Europe chems industry vulnerable to outside disruption – Accenture

Tom Brown

27-Oct-2017

VIENNA (ICIS)–The European chemicals industry is at risk of losing out on control of some of the key market opportunities arising in future to players outside the sector, an executive at consultancy Accenture said on Friday.

Incumbents are ceding footholds in new high-growth markets to external players due to slow growth, low investment and a preoccupation with consolidation and cost-cutting, according to Rachael Bartels, global chemical lead at the firm.

“Most of the industry is still stuck in the old era of growth,” she said, speaking at the European chemical trade group Cefic’s annual assembly in Vienna, Austria.

“The characteristics of an industry that is at risk [of outside disruption] are slow to no growth: and the chemicals industry has not added any value since 2011. Europe is under-invested compared to other regions… and we have a massive wave of M&A [mergers and acquisitions] going on right now,” she added.

Bartels noted that, of over 500 businesses operating in the plastic additives space, just 35 are traditional chemicals companies, with the bulk of the rest being relatively new entrants specialising in 3D printing.

Much of the merger and acquisition activity in chemicals has been driven by consolidation and cost-cutting, she added.

“To me it says: do you have a clear value on what your paths to growth are?” she added.

“Where is the new growth going to come from?”

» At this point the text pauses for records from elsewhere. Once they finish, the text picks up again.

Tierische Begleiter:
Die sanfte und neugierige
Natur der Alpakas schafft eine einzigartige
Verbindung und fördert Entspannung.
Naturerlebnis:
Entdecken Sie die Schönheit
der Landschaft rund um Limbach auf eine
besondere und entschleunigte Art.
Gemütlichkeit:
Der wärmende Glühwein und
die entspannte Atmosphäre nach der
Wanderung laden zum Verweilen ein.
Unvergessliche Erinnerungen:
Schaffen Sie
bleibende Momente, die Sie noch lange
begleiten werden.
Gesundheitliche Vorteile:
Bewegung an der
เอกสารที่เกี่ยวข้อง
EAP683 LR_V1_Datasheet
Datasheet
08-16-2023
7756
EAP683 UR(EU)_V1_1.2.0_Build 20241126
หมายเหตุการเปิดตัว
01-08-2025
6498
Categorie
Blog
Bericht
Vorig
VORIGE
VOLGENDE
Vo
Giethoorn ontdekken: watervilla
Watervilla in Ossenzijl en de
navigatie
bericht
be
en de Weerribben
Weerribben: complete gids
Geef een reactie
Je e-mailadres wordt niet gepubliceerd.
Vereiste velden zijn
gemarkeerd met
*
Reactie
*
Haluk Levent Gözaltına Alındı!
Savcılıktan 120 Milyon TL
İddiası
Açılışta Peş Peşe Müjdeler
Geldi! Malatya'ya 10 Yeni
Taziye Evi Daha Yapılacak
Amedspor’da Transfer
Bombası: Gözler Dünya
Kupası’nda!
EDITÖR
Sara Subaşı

Carsten Brzeski, chief economist at banking group ING-DiBa, cited the disruption currently taking place in the financial sector in recent years, stating that these developments do not necessarily imply a moribund industry, or a lack of growth prospects.

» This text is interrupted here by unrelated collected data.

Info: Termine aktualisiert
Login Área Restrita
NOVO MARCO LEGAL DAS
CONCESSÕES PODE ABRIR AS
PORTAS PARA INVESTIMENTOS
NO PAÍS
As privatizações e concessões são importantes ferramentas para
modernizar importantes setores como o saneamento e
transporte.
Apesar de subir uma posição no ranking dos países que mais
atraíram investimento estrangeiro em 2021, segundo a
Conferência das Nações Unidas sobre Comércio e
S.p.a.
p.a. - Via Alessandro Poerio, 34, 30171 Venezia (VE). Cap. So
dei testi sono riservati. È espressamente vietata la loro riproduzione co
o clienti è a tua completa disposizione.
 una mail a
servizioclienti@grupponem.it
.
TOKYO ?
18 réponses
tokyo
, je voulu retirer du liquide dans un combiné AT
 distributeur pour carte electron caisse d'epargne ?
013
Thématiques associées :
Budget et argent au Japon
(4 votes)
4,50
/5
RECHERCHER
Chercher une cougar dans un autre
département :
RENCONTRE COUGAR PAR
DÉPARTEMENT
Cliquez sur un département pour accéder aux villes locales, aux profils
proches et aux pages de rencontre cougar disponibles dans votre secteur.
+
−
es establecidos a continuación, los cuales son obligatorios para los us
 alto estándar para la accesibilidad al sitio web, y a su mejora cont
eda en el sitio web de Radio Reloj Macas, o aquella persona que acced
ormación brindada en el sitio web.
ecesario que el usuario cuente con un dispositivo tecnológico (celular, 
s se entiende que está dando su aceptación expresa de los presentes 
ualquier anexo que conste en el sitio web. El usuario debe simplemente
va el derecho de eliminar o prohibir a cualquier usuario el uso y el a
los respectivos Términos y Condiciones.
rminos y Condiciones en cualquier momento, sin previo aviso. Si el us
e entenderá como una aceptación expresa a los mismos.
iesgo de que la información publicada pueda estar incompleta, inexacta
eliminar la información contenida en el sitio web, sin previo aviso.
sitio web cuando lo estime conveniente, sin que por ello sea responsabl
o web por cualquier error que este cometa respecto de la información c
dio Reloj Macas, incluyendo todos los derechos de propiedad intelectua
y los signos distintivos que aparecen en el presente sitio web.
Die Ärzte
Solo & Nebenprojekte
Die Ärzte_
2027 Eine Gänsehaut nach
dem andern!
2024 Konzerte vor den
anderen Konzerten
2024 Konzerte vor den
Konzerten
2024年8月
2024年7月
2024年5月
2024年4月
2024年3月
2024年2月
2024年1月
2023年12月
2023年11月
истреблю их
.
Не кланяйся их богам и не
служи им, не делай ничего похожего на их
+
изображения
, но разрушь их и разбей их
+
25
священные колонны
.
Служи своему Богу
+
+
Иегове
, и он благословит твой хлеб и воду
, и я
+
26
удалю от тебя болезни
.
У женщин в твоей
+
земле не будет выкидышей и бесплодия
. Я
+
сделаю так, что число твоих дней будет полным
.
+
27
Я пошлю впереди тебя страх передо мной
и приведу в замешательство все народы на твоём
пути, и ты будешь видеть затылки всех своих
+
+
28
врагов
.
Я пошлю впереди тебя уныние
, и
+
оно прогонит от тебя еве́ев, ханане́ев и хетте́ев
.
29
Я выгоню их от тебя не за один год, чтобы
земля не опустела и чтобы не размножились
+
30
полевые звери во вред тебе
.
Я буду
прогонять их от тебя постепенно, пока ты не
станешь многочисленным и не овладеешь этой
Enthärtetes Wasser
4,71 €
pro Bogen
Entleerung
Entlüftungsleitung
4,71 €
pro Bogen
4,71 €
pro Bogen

“M&A activity is normal at the end of a cycle. Disruption is also normal right now; I am also working in an industry that is highly disrupted. It doesn’t mean there’s no growth,” Brzeski said.

The reason for chronic underinvestment in Europe by chemicals firms compared to the amounts funnelled into other regions is due to over-regulation rather than lack of innovation, according to Cefic vice-president and DowDuPont president for Europe, Heinz Haller.

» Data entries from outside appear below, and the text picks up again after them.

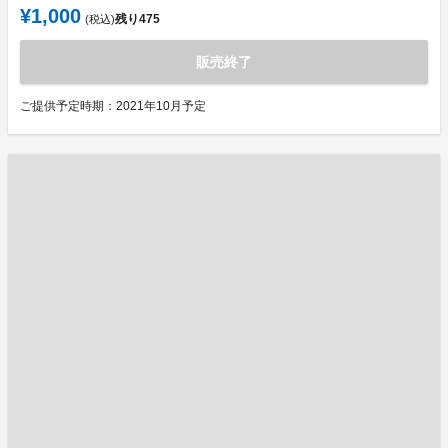
¥1,000
残り
475
(税込)
販売終了
ご提供予定時期：2021年10月予定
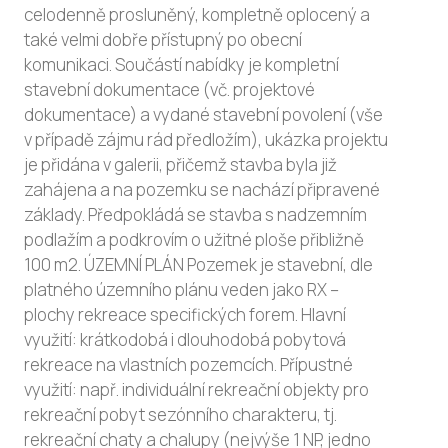
celodenně prosluněný, kompletně oplocený a
také velmi dobře přístupný po obecní
komunikaci. Součástí nabídky je kompletní
stavební dokumentace (vč. projektové
dokumentace) a vydané stavební povolení (vše
v případě zájmu rád předložím), ukázka projektu
je přidána v galerii, přičemž stavba byla již
zahájena a na pozemku se nachází připravené
základy. Předpokládá se stavba s nadzemním
podlažím a podkrovím o užitné ploše přibližně
100 m2. ÚZEMNÍ PLÁN Pozemek je stavební, dle
platného územního plánu veden jako RX –
plochy rekreace specifických forem. Hlavní
využití: krátkodobá i dlouhodobá pobytová
rekreace na vlastních pozemcích. Přípustné
využití: např. individuální rekreační objekty pro
rekreační pobyt sezónního charakteru, tj.
rekreační chaty a chalupy (nejvýše 1 NP, jedno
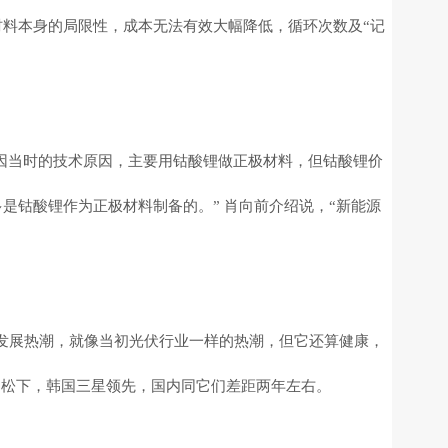
材料本身的局限性，成本无法有效大幅降低，循环次数及“记
“因当时的技术原因，主要用钴酸锂做正极材料，但钴酸锂价
是钴酸锂作为正极材料制备的。” 肖向前介绍说，“新能源
一波发展热潮，就像当初光伏行业一样的热潮，但它还算健康，
、松下，韩国三星领先，国内同它们差距两年左右。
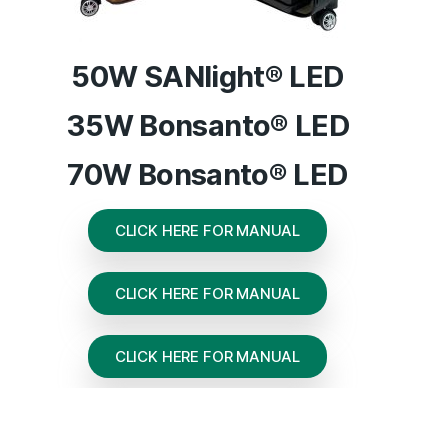
50W SANlight® LED
35W Bonsanto® LED
70W Bonsanto® LED
CLICK HERE FOR MANUAL
CLICK HERE FOR MANUAL
CLICK HERE FOR MANUAL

“China has been developing industry for their own domestic markets, but it does not have the raw material advantage or backwards integration that the US has and the Middle East has,” Heinz said.

“Europe is a specific case, because we have an environment that is not very conducive to developing an industry… Why has the European chemical industry lost half of its market share of global market share? Not because we have bad assets, but because they regulate the hell out of us,” he concluded.